La novela se estructura a partir de dos conceptos fundamentales (el honor calderoniano y el cainismo bíblico), sugeridos en sendas intervenciones rememorativas de Carolina: «Fui yo quien te seduje», «Yo quiero ser la madre del marqués», «Mi padre, el excelentísimo señor marqués de Lumbría, me sacrificó a sus principios», «Escudo manchado», «Esperé pacientemente y criando a mi hijo», «hijo de pecado», «Le he criado para la venganza». En estas evocaciones de Carolina a Tristán, diseminadas a lo largo de la novela, aparece esbozado el esquema generador del relato.

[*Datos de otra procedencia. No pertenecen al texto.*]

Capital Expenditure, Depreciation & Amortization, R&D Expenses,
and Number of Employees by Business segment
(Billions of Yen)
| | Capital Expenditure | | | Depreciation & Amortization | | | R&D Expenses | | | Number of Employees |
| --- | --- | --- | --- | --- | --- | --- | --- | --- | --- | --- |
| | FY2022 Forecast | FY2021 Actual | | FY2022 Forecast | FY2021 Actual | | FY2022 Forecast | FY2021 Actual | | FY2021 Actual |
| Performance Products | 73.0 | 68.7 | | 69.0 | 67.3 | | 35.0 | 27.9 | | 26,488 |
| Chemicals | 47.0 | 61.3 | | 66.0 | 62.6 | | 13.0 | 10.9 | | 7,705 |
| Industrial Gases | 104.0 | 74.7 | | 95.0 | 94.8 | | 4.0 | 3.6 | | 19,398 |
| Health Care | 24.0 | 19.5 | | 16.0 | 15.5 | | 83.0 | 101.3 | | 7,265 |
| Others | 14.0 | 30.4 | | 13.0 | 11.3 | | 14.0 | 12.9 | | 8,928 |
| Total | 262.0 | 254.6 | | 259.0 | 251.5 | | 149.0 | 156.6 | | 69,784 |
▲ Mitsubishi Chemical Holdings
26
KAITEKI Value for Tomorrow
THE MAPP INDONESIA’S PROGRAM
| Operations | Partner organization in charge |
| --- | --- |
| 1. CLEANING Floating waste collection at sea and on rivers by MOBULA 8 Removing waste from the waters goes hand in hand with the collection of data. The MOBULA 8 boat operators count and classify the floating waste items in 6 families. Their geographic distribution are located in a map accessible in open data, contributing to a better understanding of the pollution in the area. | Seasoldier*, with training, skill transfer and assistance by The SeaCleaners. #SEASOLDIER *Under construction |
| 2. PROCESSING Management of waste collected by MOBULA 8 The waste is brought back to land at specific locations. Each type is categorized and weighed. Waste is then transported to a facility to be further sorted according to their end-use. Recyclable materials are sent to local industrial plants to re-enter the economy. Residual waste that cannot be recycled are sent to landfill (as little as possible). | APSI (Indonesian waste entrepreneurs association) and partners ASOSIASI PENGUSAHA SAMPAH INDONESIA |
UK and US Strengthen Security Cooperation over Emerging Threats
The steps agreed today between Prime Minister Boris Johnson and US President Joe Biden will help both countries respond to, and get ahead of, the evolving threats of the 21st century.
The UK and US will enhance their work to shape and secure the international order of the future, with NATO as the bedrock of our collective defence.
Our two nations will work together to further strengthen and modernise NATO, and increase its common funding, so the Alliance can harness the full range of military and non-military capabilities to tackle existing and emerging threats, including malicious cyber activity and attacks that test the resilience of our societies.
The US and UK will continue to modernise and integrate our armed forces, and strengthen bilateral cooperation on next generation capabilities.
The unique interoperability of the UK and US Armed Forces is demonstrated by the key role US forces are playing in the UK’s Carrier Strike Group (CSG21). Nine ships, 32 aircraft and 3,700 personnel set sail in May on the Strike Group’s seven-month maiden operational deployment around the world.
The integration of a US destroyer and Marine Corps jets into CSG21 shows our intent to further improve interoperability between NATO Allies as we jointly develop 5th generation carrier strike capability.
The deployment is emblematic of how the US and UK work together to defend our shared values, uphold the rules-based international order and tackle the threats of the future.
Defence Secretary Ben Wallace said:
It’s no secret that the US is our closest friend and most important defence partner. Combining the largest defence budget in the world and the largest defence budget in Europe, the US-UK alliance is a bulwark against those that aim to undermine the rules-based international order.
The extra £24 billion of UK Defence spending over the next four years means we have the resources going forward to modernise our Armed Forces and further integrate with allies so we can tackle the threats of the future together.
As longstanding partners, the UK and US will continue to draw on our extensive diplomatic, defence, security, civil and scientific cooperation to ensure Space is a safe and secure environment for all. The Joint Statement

También el tema del honor aparece sugerido en Nada menos que todo un hombre, obra en la que la agonista femenina, Julia, se procura un amante para excitar los «celos» de su marido Alejandro, esperando poder comprobar si realmente la ama. El protagonista, que se ríe de esas «andróminas del código del honor» y que es incapaz de imaginar siquiera la infidelidad de su esposa («¡Como si mi mujer pudiera faltarme a mí! ¡A mí! Alejandro Gómez..., nada menos que todo un hombre!») la declara «loca de remate». Sin embargo advierte al supuesto amante, con ánimo justiciero de caballero del honor: «Conque ya lo sabe usted, señor conde: o mi mujer resulta loca, o les levanto a usted y a ella las tapas de los sesos» (p. 35). Pero no es dicho tema el soporte fundamental de la trama, sino una anécdota más que resalta la figura central del relato, Alejandro, una nueva encarnación de la «voluntad», del «querer ser», esencia de los personajes unamunianos. Ya se indicó anteriormente que el episodio que sirve de base al entramado argumental de esta novela aparece esbozado en el drama inconcluso que Unamuno escribió hacia 1905, Una mujer. En este drama Sofía, la protagonista, decide ingresar en un convento antes de someterse a las presiones paternas para que se casara, sin estar enamorada, con un hombre acaudalado que habría de salvar a la familia de la ruina económica. A. del Río y R. Guillón han subrayado que dicho tema había sido abordado ya por Galdós en La loca de la casa y han señalado los paralelismos y las divergencias entre los personajes de ambas novelas. Una diferencia esencial radica en la contextura psicológica del agonista masculino, Alejandro Gómez, en quien Unamuno, como en Raquel o Carolina, ha querido plasmar lo que él entiende por esencia de la personalidad, la voluntad de ser, su proyecto de vida. Se trata, en el fondo, de un concepto filosófico encarnado en un personaje de ficción. Con ello entramos en el contenido temático de estas novelas. Sabido es que en Unamuno la novela se convierte en instrumento de conocimiento superior con el que pretende comunicar al lector una «intuición del sentido de la existencia humana» (F. Ayala). El mismo Unamuno nos recuerda en el Prólogo la tesis expuesta al poeta Teixeira de que «un concepto puede llegar a hacerse persona». Por razones de espacio sólo es posible enunciar aquí algunos de los conceptos o temas latentes en estos relatos.